Extract the lines running from the start of the records below through the line containing "0: (310, 356)", inclusive, and repeat them exactly, leaving the pictures out of your answer.

· · · · ·

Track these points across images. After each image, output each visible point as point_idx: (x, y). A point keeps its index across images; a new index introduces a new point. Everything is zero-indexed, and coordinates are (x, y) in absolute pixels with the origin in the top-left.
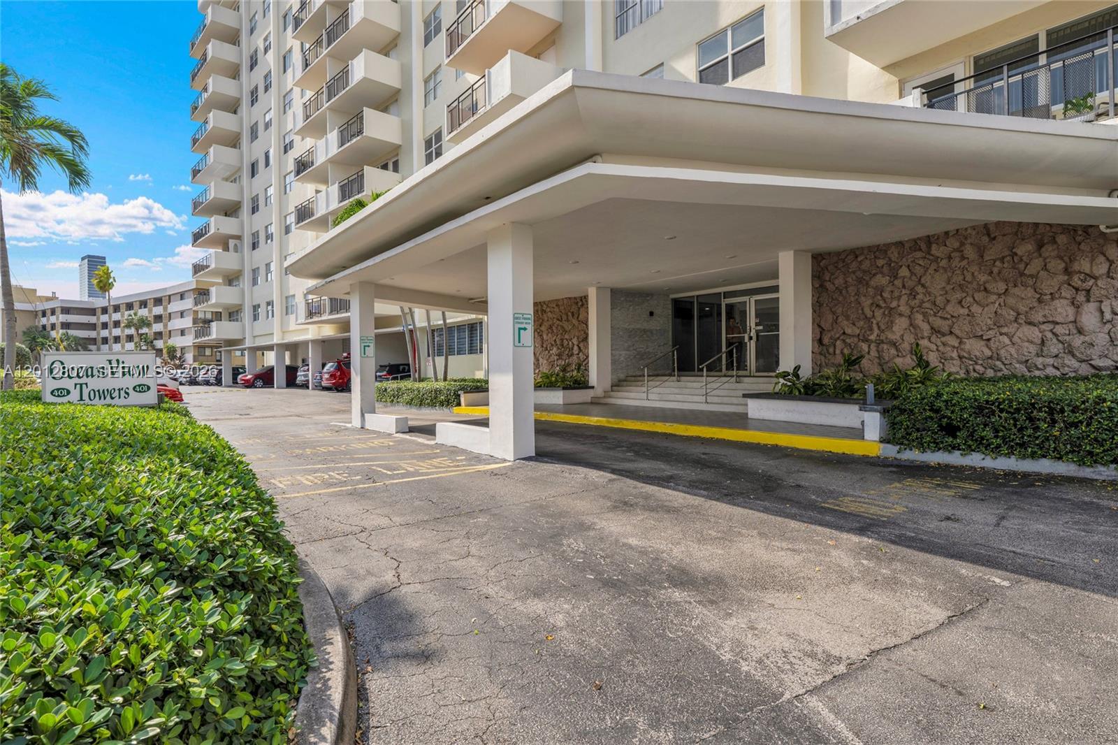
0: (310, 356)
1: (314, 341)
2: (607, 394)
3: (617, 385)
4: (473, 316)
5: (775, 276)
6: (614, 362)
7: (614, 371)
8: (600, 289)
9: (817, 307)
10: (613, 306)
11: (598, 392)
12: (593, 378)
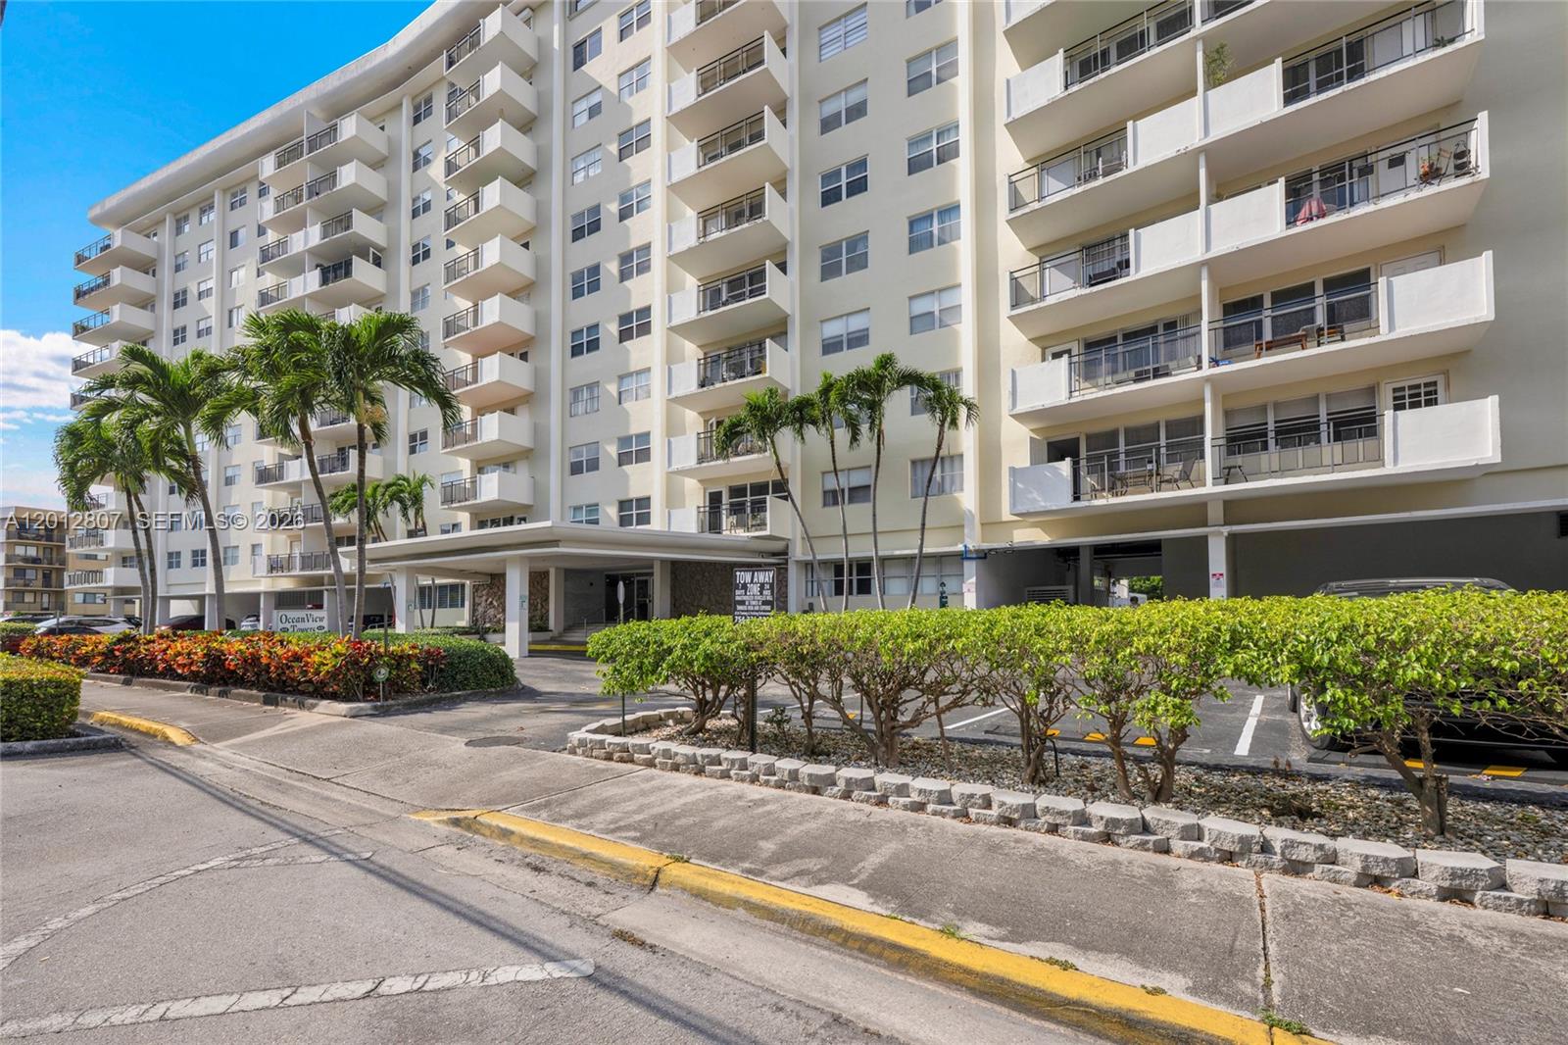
0: (262, 606)
1: (266, 593)
2: (560, 635)
3: (568, 629)
4: (458, 581)
5: (652, 567)
6: (565, 615)
7: (565, 621)
8: (557, 569)
9: (673, 589)
10: (566, 580)
11: (555, 633)
12: (552, 624)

· · · · ·

* [Problem solution]:
Track these points across images. After each image, output each visible point as point_idx: (x, y). A point keeps its index across images; a new index introduces a new point. Everything is zero-indexed, and coordinates are (x, y) in absolute pixels with the origin in the top-left.
0: (310, 356)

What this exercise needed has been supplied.